◆ Work order:
Transcribe exactly, and only, the lines from the one with "none -> <div>产品类型：LS（拉绳）、LG（拉杆）、CX（磁致伸缩）、</div>" through the end of the records below, including both of those lines. Skip all pictures.

◆ Material for the task:
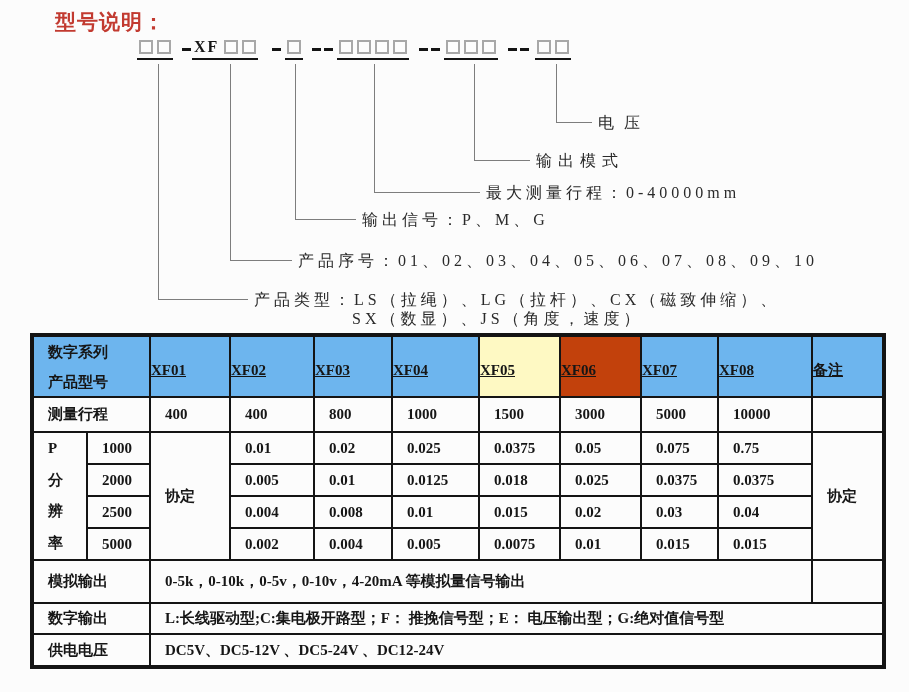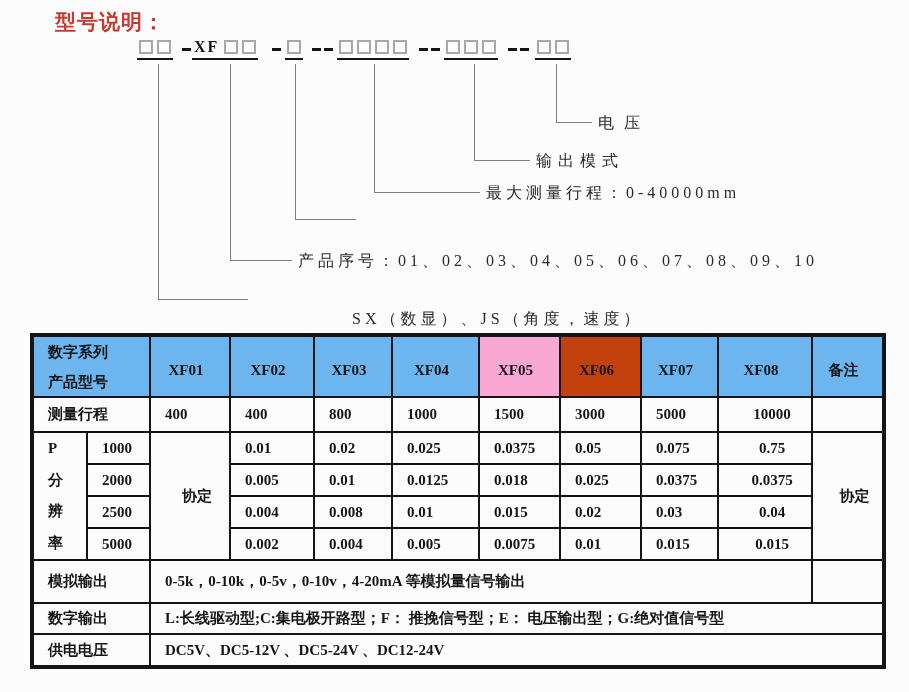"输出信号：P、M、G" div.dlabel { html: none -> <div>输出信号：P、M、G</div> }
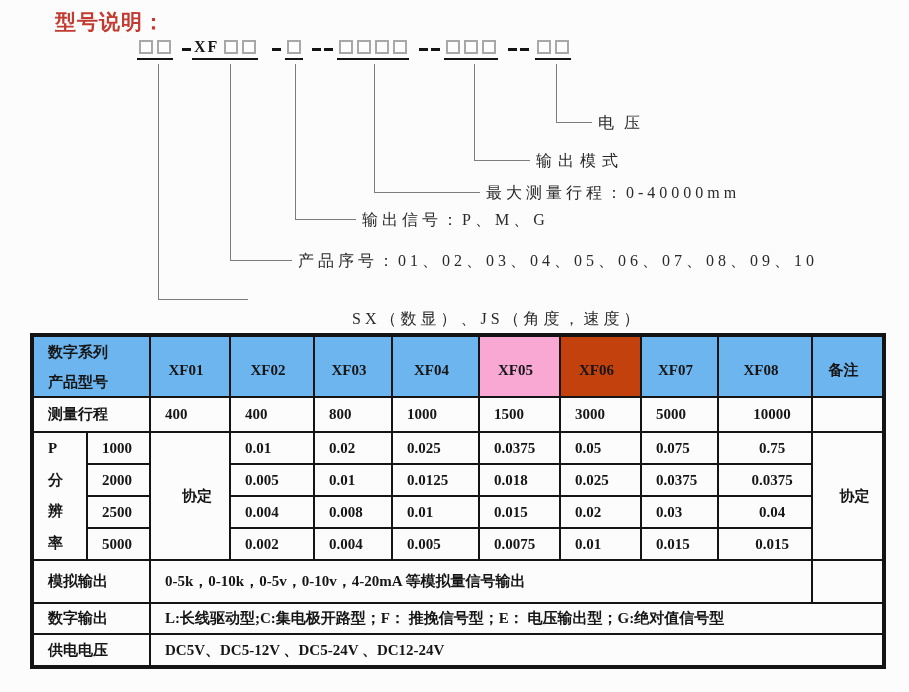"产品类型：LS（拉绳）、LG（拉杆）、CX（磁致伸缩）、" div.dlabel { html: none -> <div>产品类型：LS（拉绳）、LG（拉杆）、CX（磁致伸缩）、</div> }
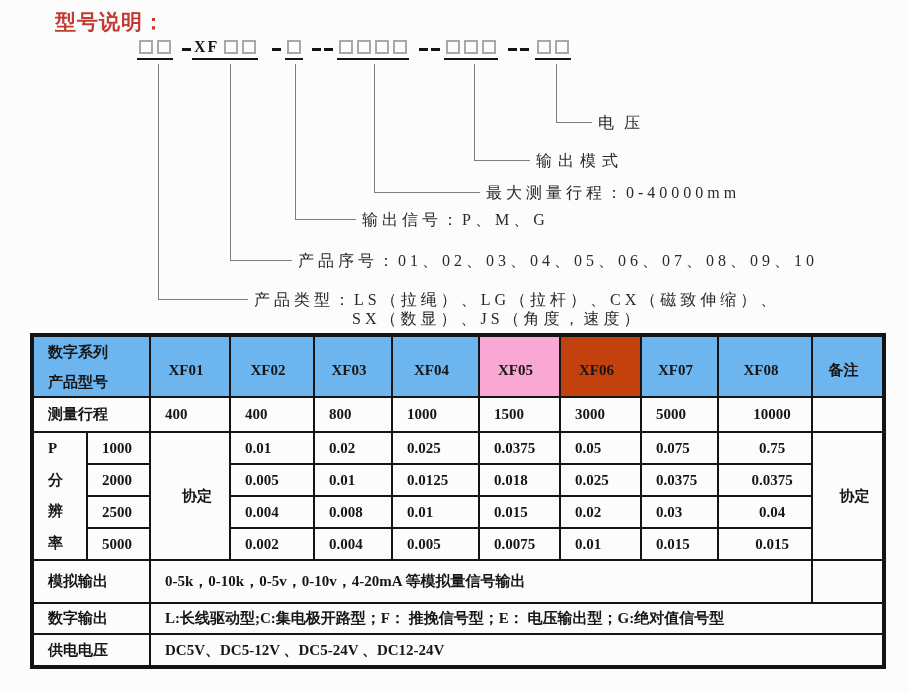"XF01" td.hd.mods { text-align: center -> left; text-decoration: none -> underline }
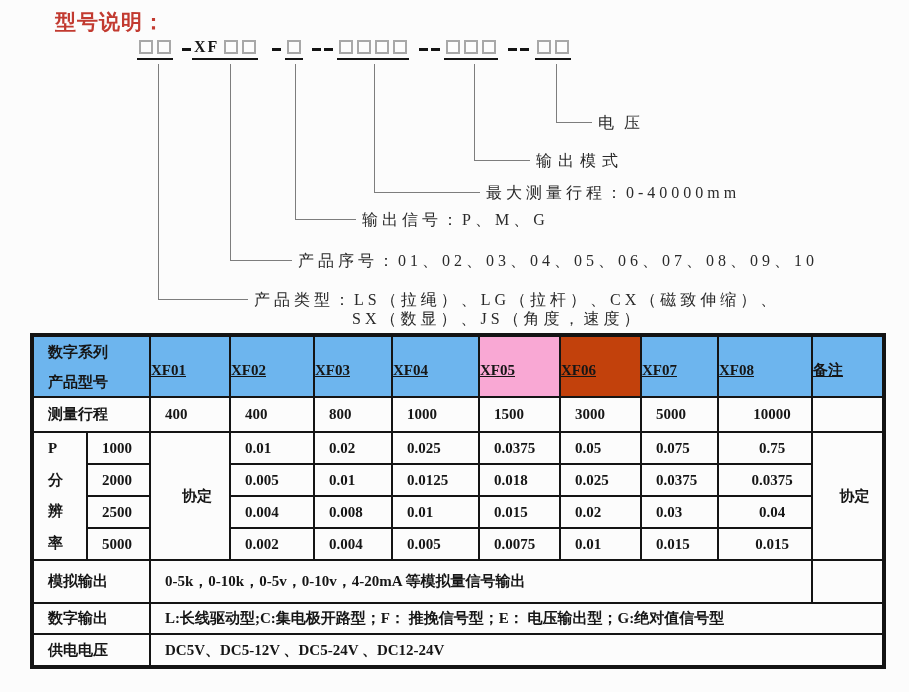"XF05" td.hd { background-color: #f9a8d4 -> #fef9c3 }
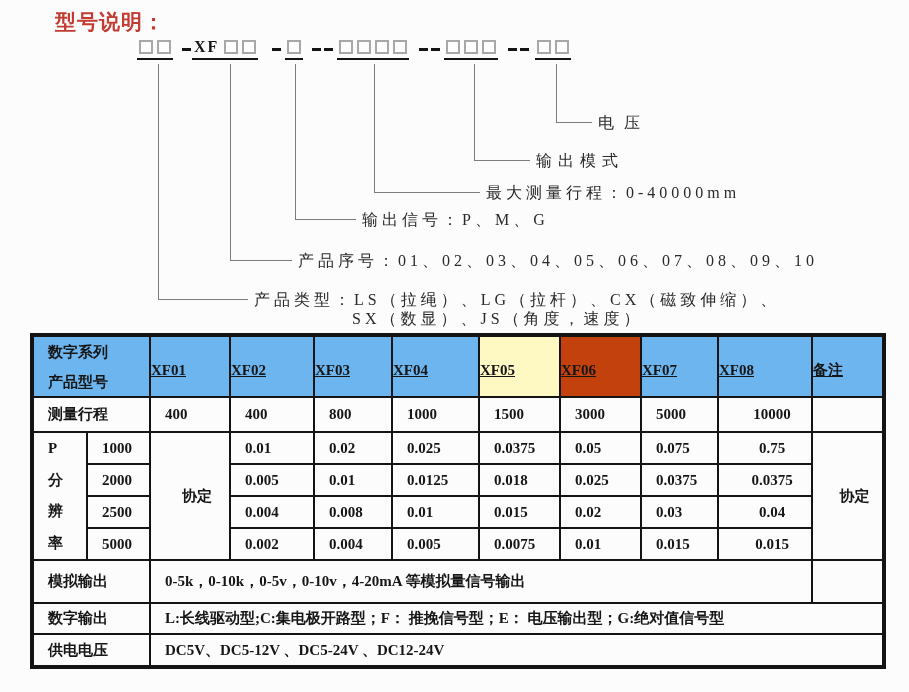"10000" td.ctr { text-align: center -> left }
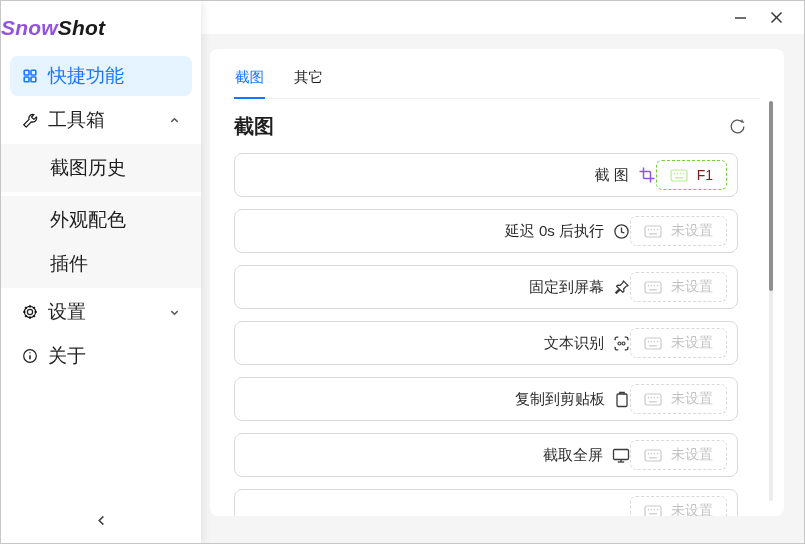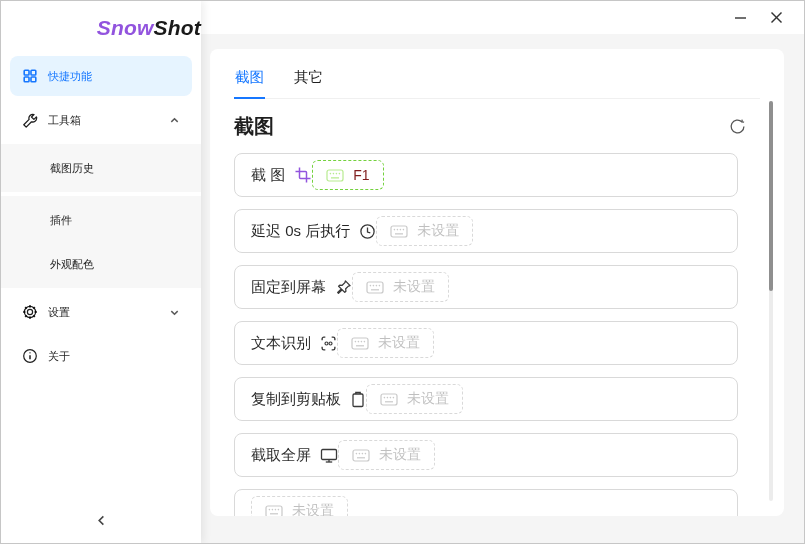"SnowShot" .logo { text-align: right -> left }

◆ Solution below:
"产品类型：LS（拉绳）、LG（拉杆）、CX（磁致伸缩）、" div.dlabel { html: none -> <div>产品类型：LS（拉绳）、LG（拉杆）、CX（磁致伸缩）、</div> }
"XF01" td.hd.mods { text-align: center -> left; text-decoration: none -> underline }
"XF05" td.hd { background-color: #f9a8d4 -> #fef9c3 }
"10000" td.ctr { text-align: center -> left }
"SnowShot" .logo { text-align: right -> left }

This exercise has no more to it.